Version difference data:
--*--
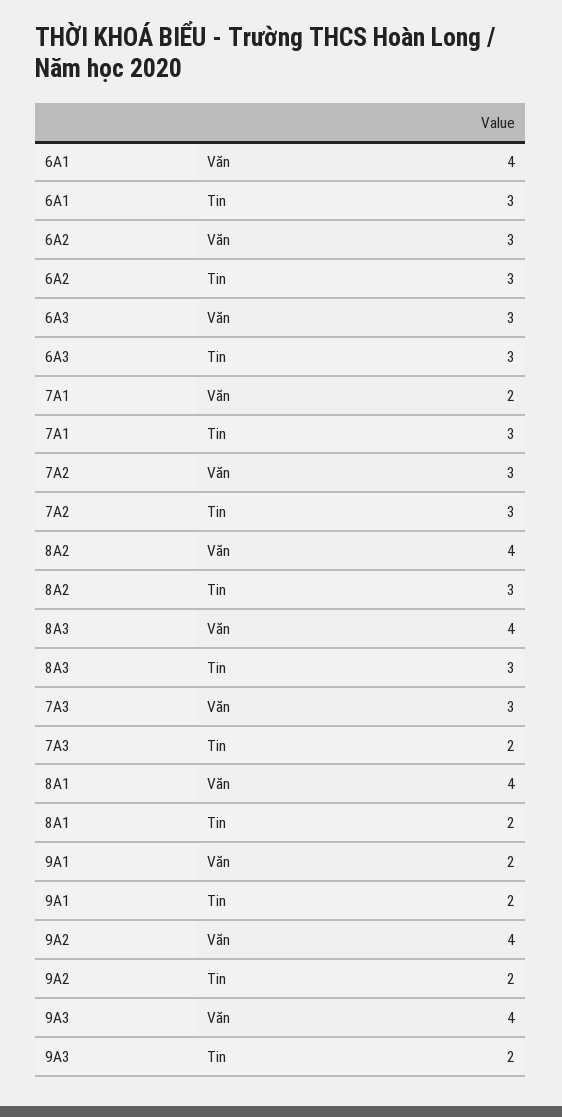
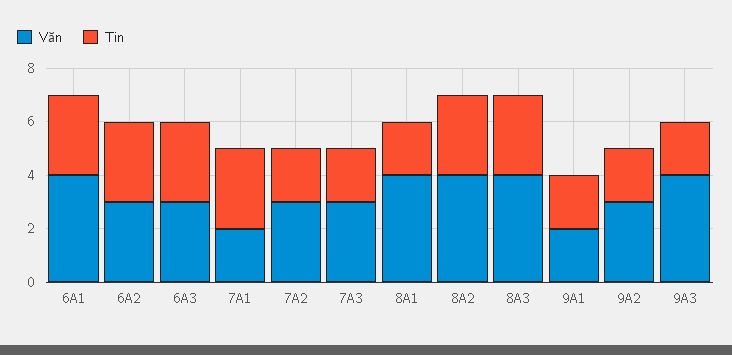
  {
    "Văn": {
      "6A1": 4,
      "6A2": 3,
      "6A3": 3,
      "7A1": 2,
      "7A2": 3,
      "8A2": 4,
      "8A3": 4,
      "7A3": 3,
      "8A1": 4,
      "9A1": 2,
-     "9A2": 4,
+     "9A2": 3,
      "9A3": 4
    },
    "Tin": {
      "6A1": 3,
      "6A2": 3,
      "6A3": 3,
      "7A1": 3,
-     "7A2": 3,
+     "7A2": 2,
      "8A2": 3,
      "8A3": 3,
      "7A3": 2,
      "8A1": 2,
      "9A1": 2,
      "9A2": 2,
      "9A3": 2
    }
  }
--*--
:: Problem description ::
Copy the entries exactly. Leave out the images.

:: Task result ::
  {
    "Văn": {
      "6A1": 4,
      "6A2": 3,
      "6A3": 3,
      "7A1": 2,
      "7A2": 3,
      "8A2": 4,
      "8A3": 4,
      "7A3": 3,
      "8A1": 4,
      "9A1": 2,
-     "9A2": 4,
+     "9A2": 3,
      "9A3": 4
    },
    "Tin": {
      "6A1": 3,
      "6A2": 3,
      "6A3": 3,
      "7A1": 3,
-     "7A2": 3,
+     "7A2": 2,
      "8A2": 3,
      "8A3": 3,
      "7A3": 2,
      "8A1": 2,
      "9A1": 2,
      "9A2": 2,
      "9A3": 2
    }
  }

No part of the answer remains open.